Наш учитель (если хроники раскрыть) был любитель с чувством выпить-покурить. Он нередко привлекал к себе сердца сигареткой и бутылочкой винца.
Забыть ли наши вечера, и наши вечеринки, и юный жар, и юный бред, и смех, и кутерьму. И он – за дружеским столом с расстёгнутой ширинкой, и мы сидим, боясь дыхнуть, и смотрим в рот ему.
Наш учитель, кормщик наш и Арион, был любитель экспрессивных идиом. Коль в ударе он бывал иль с бодуна, то рыдали все девицы как одна.
Его одесские бонмо и хармские замашки тогда казались нам сродни чудесному стиху. Влетит стрелой, бывало, в класс с ширинкой нараспашку и раздраконит всех и вся, чтоб знали ху из ху.
Наш учитель (тех не вычеркнуть страниц) был любитель и любимец учениц. Несравненный был знаток он этих дел и мгновенно достигал, чего хотел.

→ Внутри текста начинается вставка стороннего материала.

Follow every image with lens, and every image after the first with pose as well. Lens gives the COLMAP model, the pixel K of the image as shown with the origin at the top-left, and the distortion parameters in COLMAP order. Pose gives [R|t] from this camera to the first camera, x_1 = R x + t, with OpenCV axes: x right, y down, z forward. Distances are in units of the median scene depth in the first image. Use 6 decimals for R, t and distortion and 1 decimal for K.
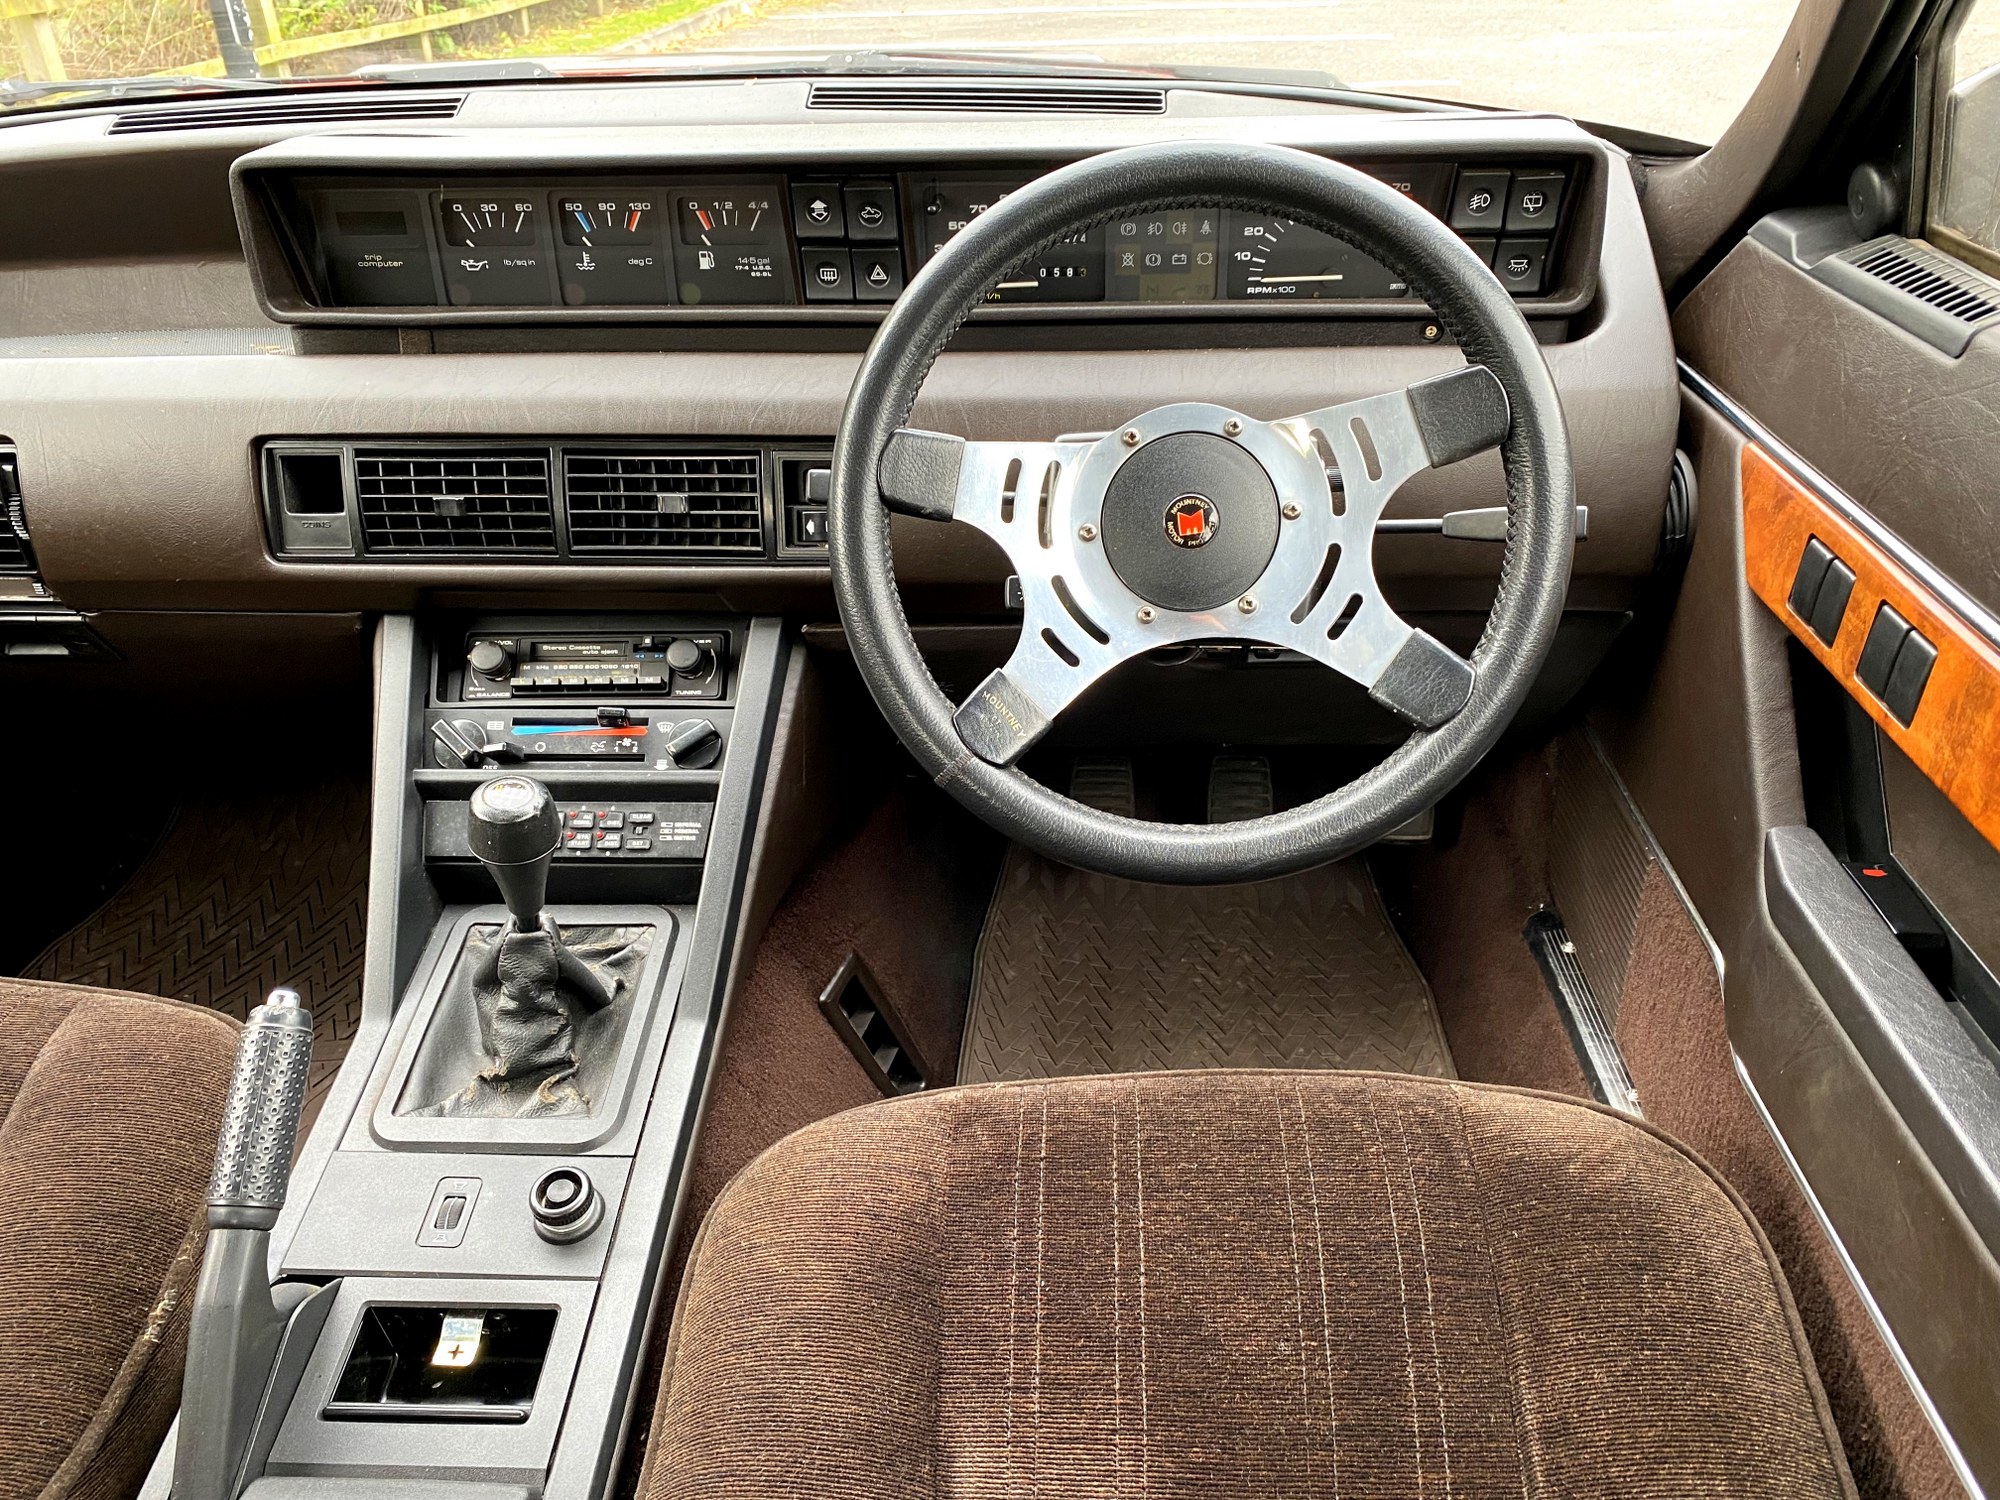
lens RADIAL K [[1540.0, 0, 996.1], [0, 1540.0, 747.7], [0, 0, 1]] dist [0.028137, -0.030178]
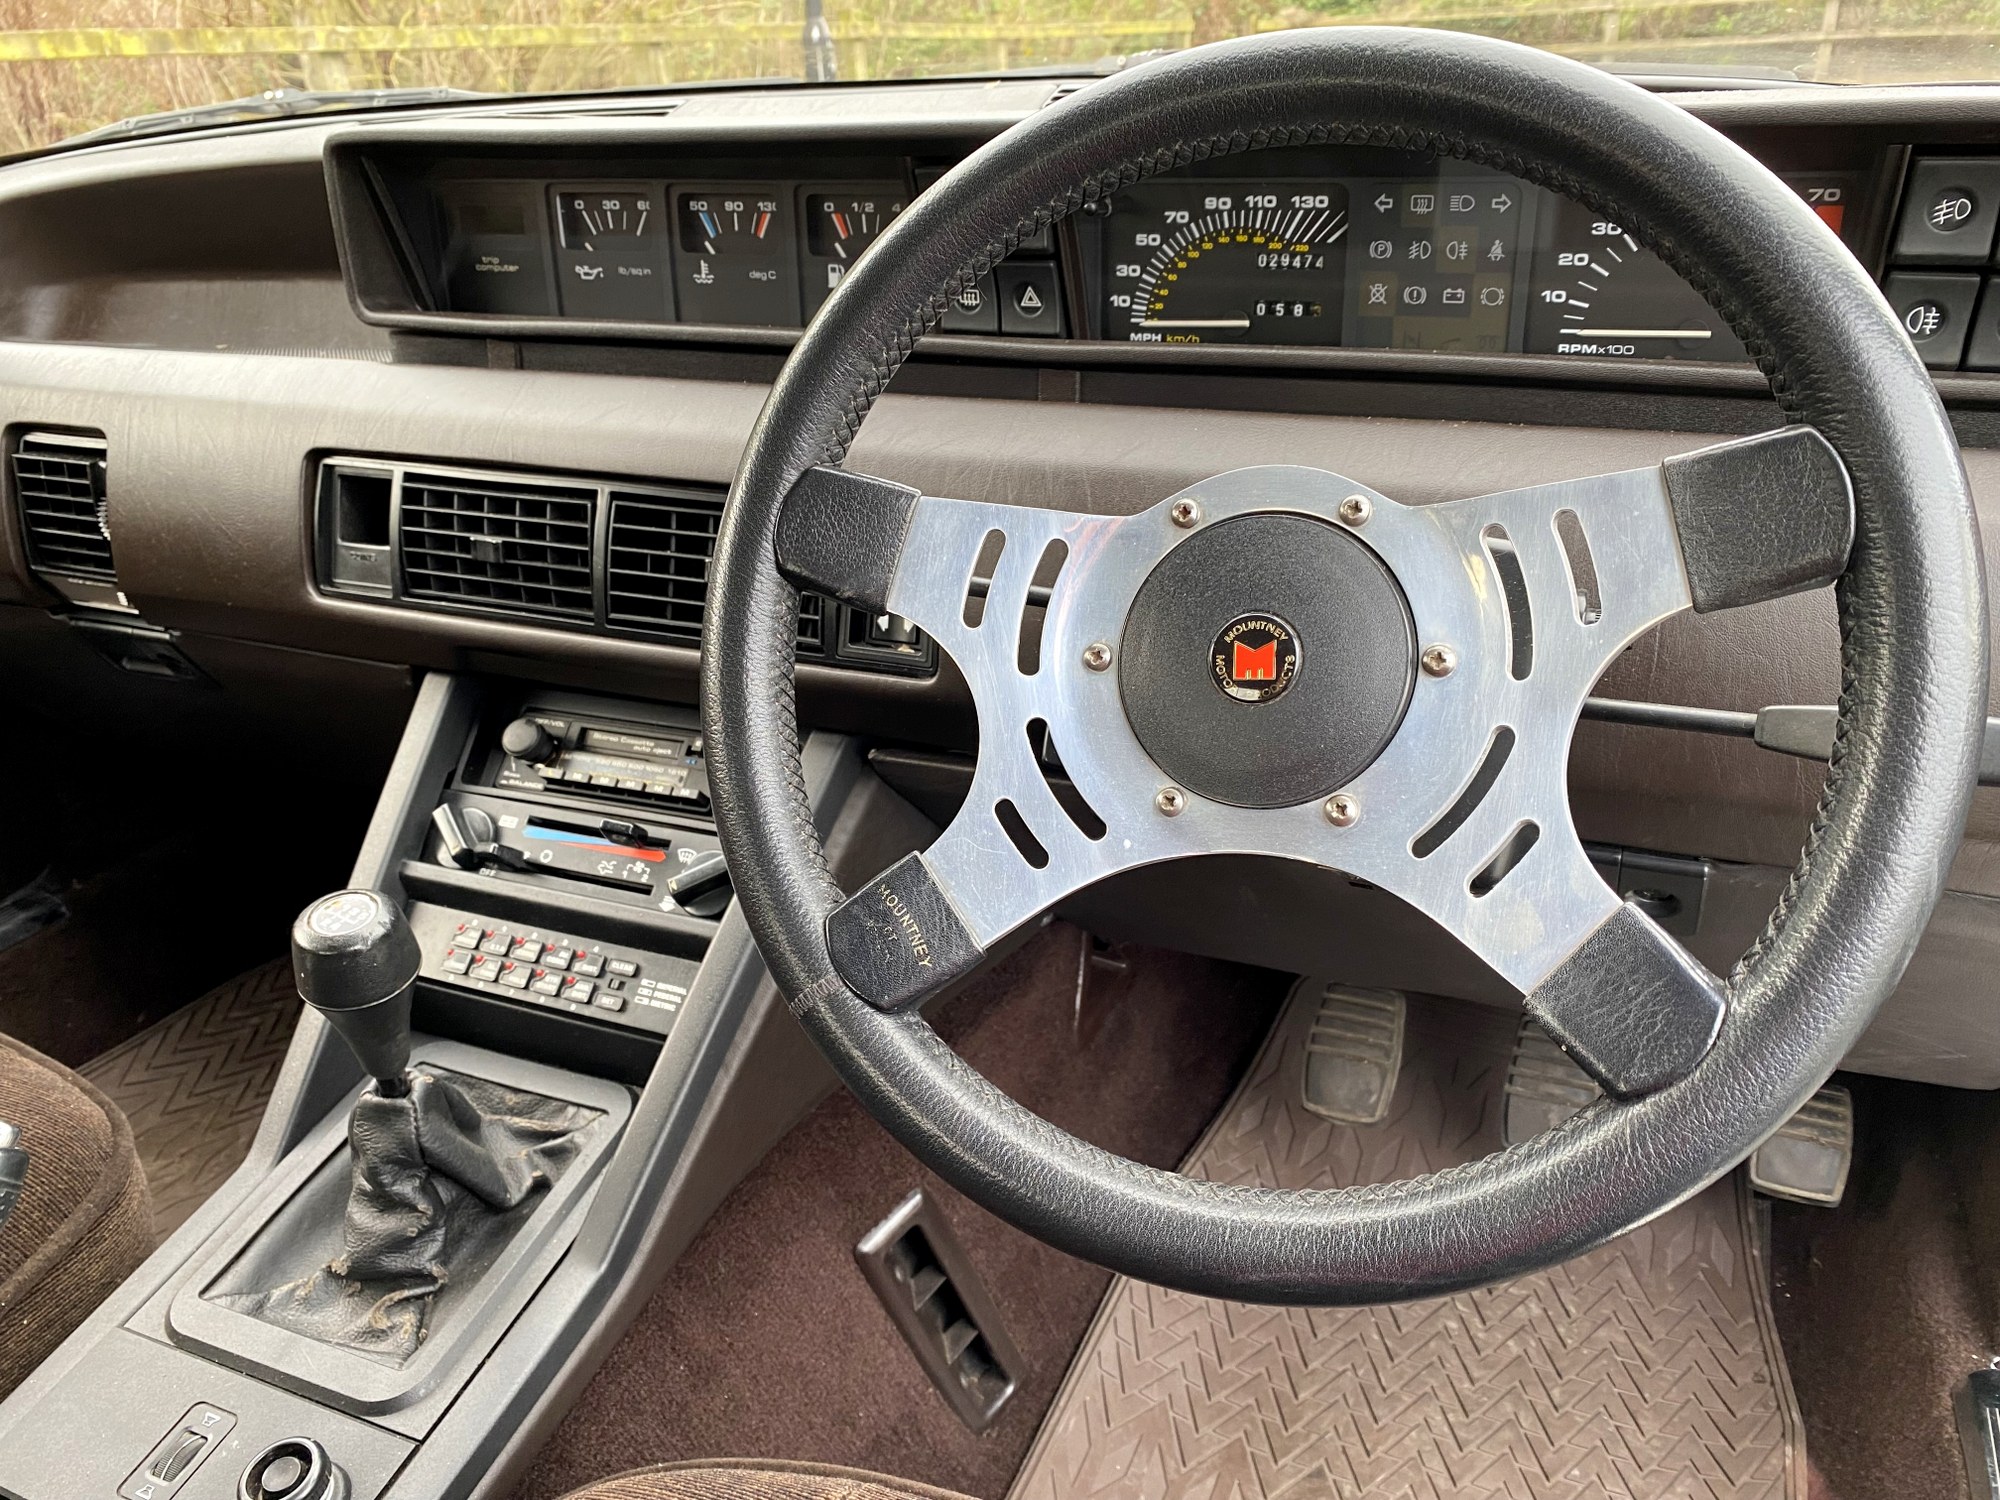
lens RADIAL K [[1540.0, 0, 994.0], [0, 1540.0, 748.6], [0, 0, 1]] dist [0.028137, -0.030178]
pose [[0.936073, 0.136334, -0.324315, 0.182094], [-0.163979, 0.984676, -0.059360, -0.048174], [0.311252, 0.108746, 0.944085, 0.325935]]
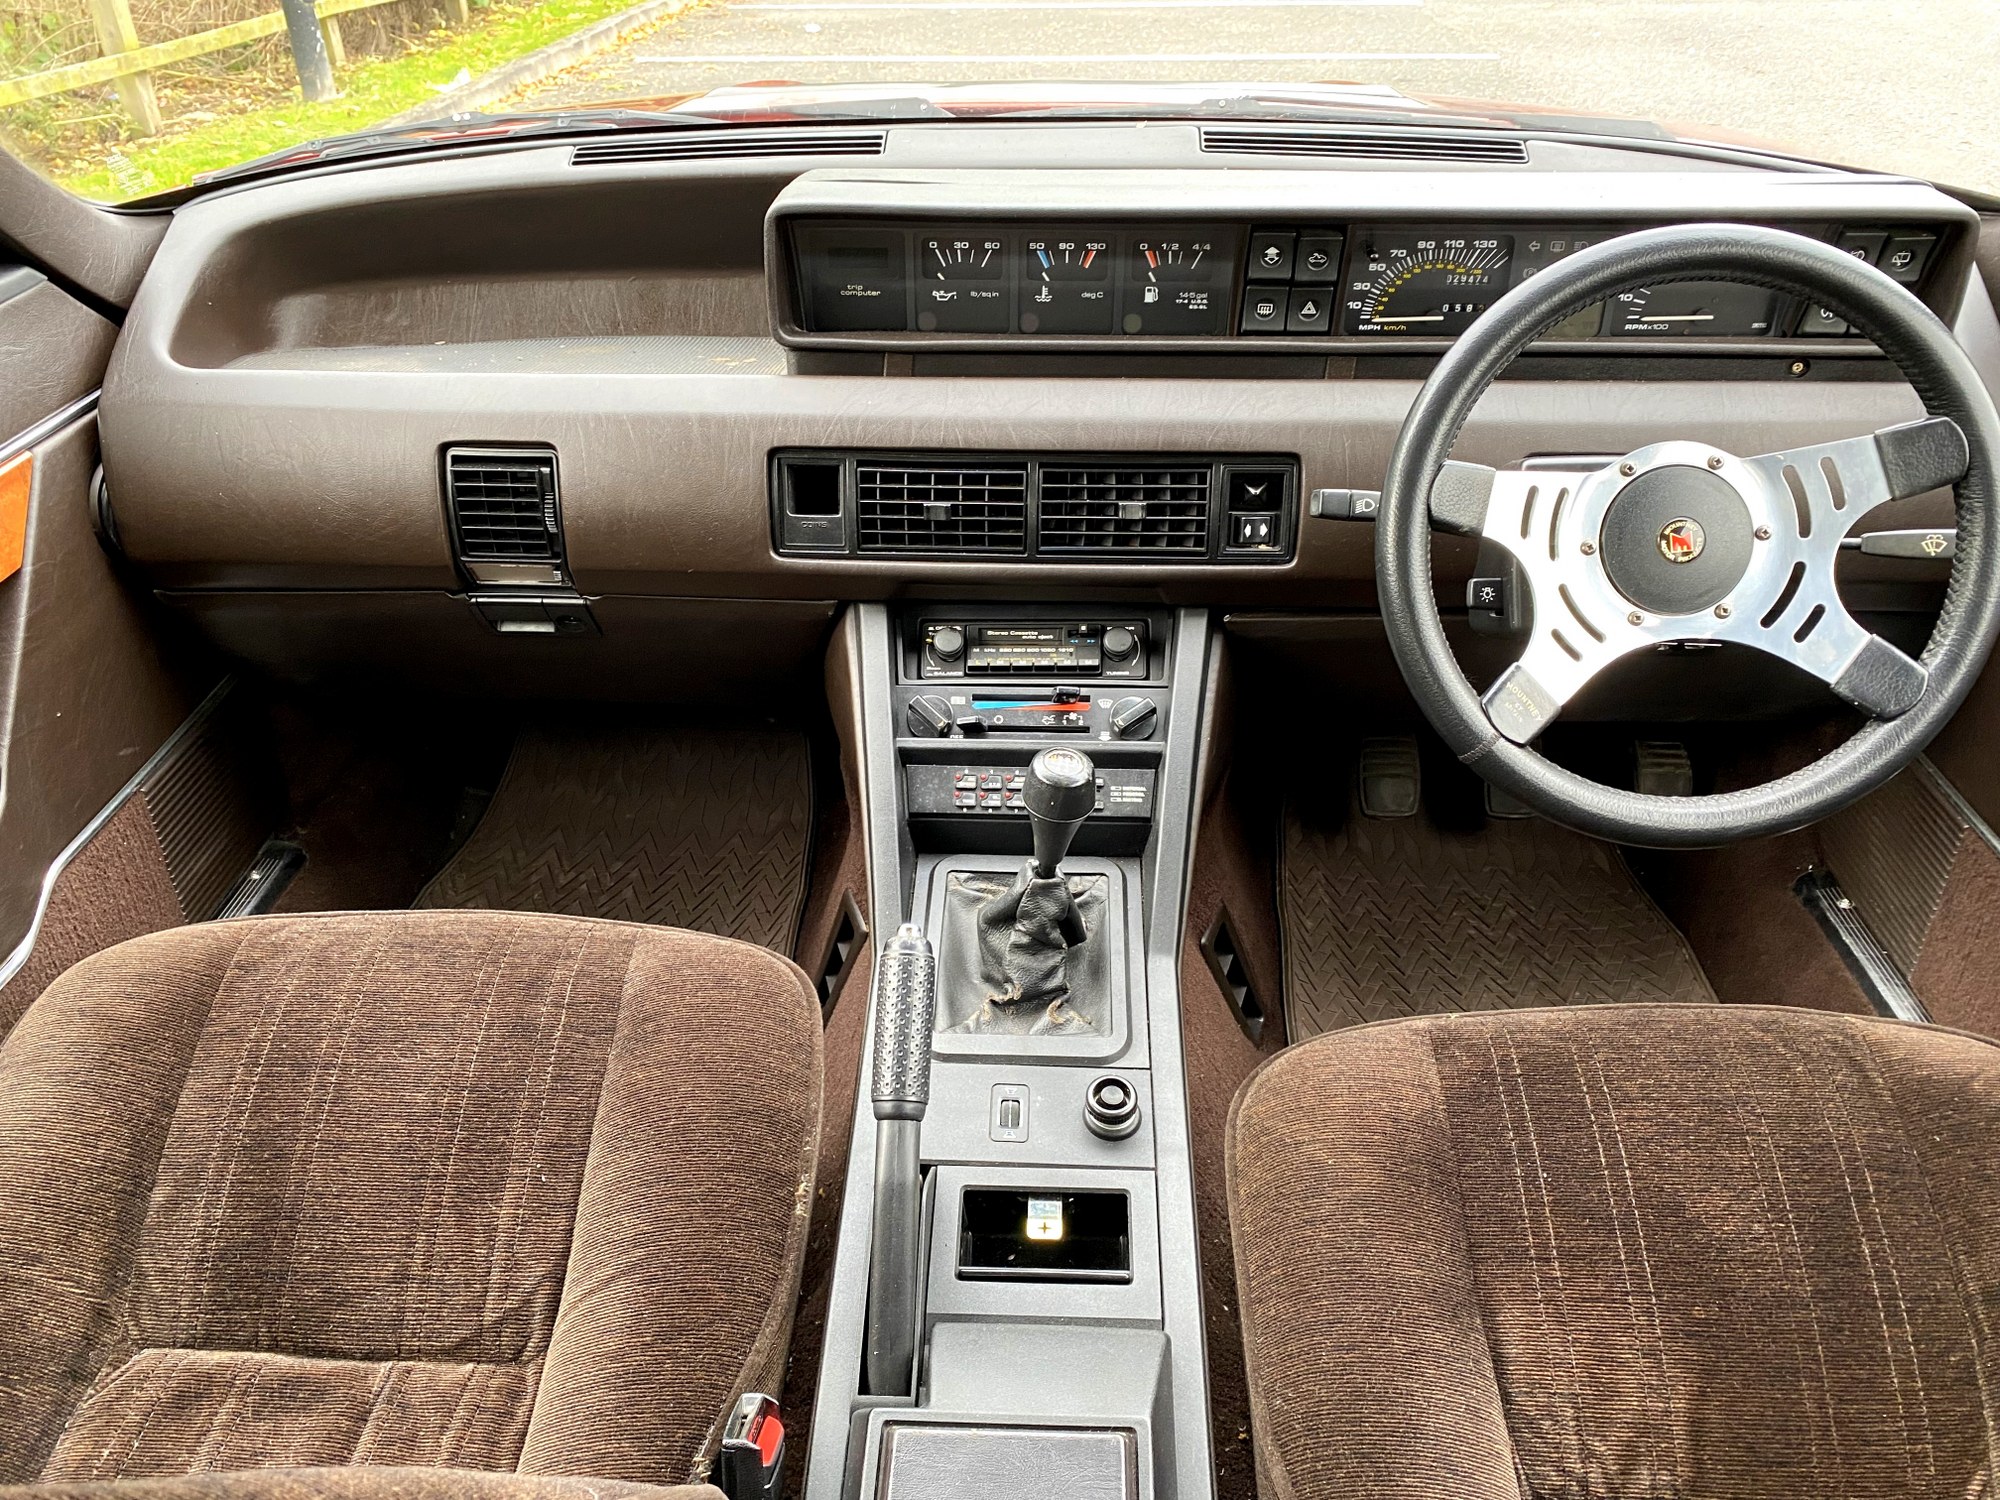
lens RADIAL K [[1540.0, 0, 980.0], [0, 1540.0, 740.0], [0, 0, 1]] dist [0.028137, -0.030178]
pose [[0.999870, 0.011258, 0.011536, -0.338070], [-0.011517, 0.999677, 0.022662, -0.011405], [-0.011277, -0.022792, 0.999677, -0.151763]]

И вспоминают до сих пор тогдашние лолитки, как на излёте сентября по школьному двору спешил брюнет цветущих лет с незапертой калиткой и все они слетались вмиг, как бабочки к костру.
Наш учитель (я прощения прошу) был любитель вешать на уши лапшу. Он не раз нам о возвышенном вещал и прекрасным под завязку накачал.
Труды и дни свои верша в исканье непрестанном, навек избрав себе в удел высокую нужду, он шёл по жизни напролом с раскрытым Мандельштамом, сужденья пылкие о нём рожая на ходу.
Наш учитель, он, создавший наш мирок, вдохновитель, предводитель и пророк, знал, заметим, в совершенстве ремесло. Жаль, что детям так, как нам, не повезло.
Он нам не только объяснил про Бога, мать и душу, он нам не только указал тропинку на Парнас – он из кромешного дерьма нас вытащил наружу, и нам вовеки не забыть, что значит он для нас.